- EXERCISE DIRECTIONS -
Read through the records below and copy each line that uses the word "down".

- PROVIDED RECORDS -
==*==

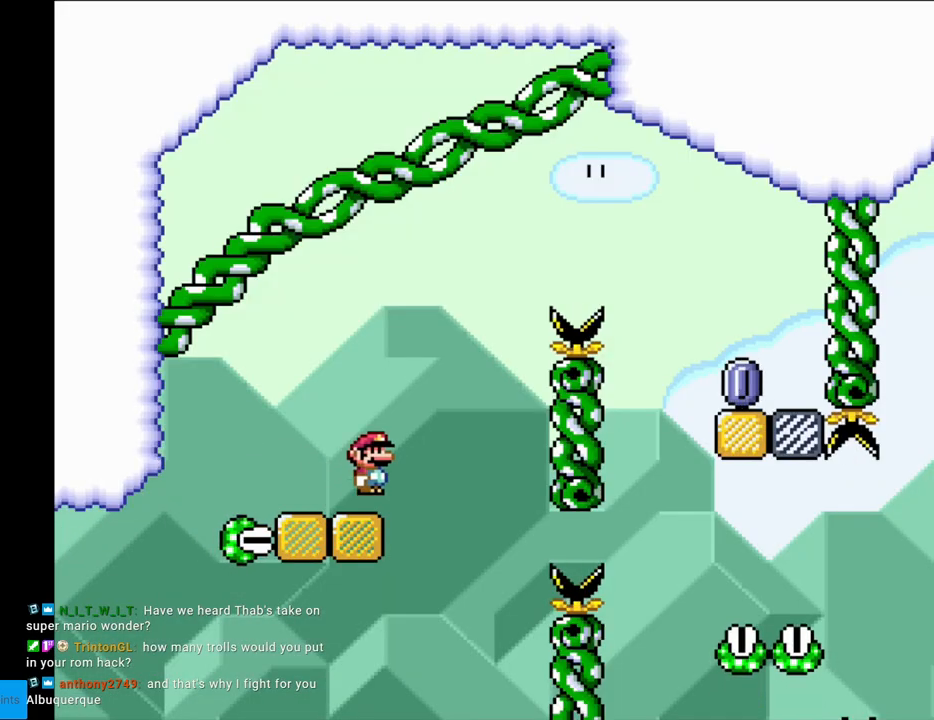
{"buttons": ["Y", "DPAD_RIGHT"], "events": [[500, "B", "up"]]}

==*==

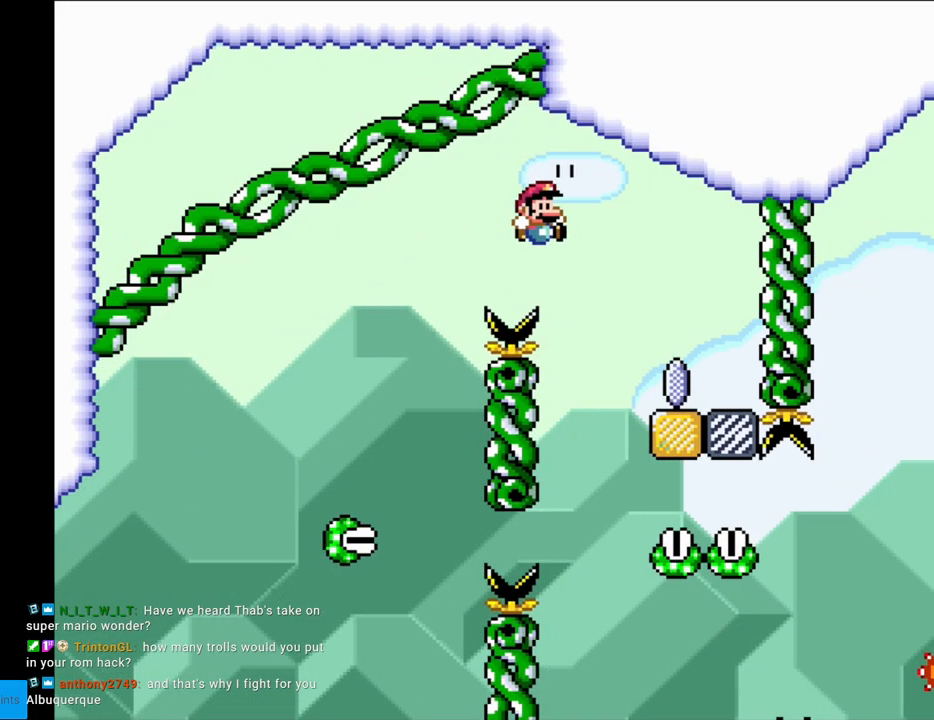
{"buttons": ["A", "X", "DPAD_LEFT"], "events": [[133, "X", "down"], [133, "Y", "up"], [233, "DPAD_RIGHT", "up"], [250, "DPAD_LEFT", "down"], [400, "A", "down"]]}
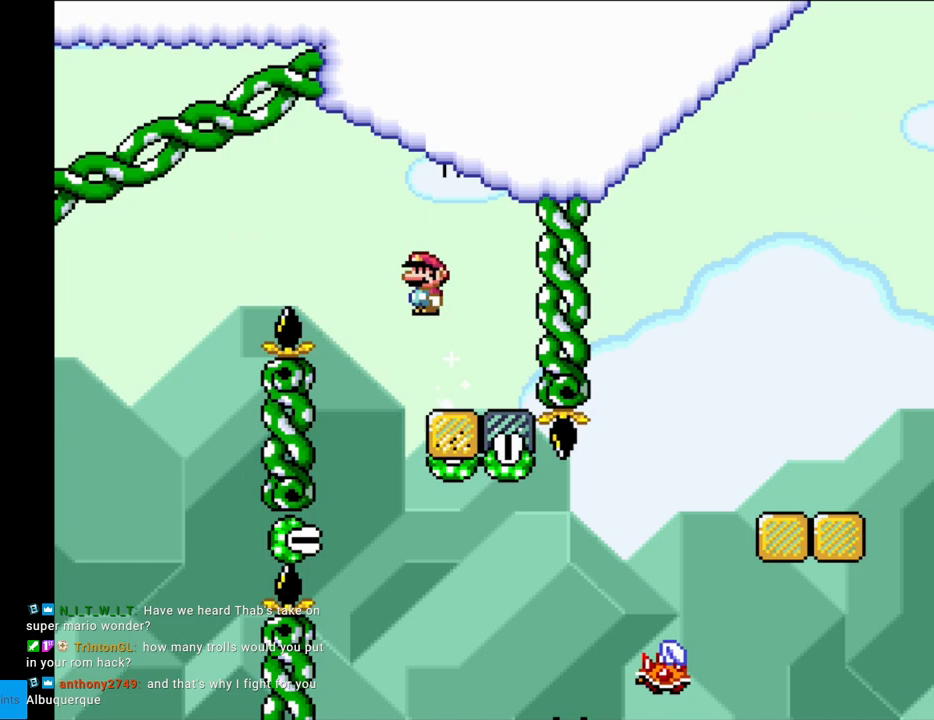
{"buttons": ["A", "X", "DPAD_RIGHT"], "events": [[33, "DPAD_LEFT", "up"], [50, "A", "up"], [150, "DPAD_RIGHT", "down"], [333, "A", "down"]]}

==*==

- SOLUTION -
{"buttons": ["A", "X", "DPAD_LEFT"], "events": [[133, "X", "down"], [133, "Y", "up"], [233, "DPAD_RIGHT", "up"], [250, "DPAD_LEFT", "down"], [400, "A", "down"]]}
{"buttons": ["A", "X", "DPAD_RIGHT"], "events": [[33, "DPAD_LEFT", "up"], [50, "A", "up"], [150, "DPAD_RIGHT", "down"], [333, "A", "down"]]}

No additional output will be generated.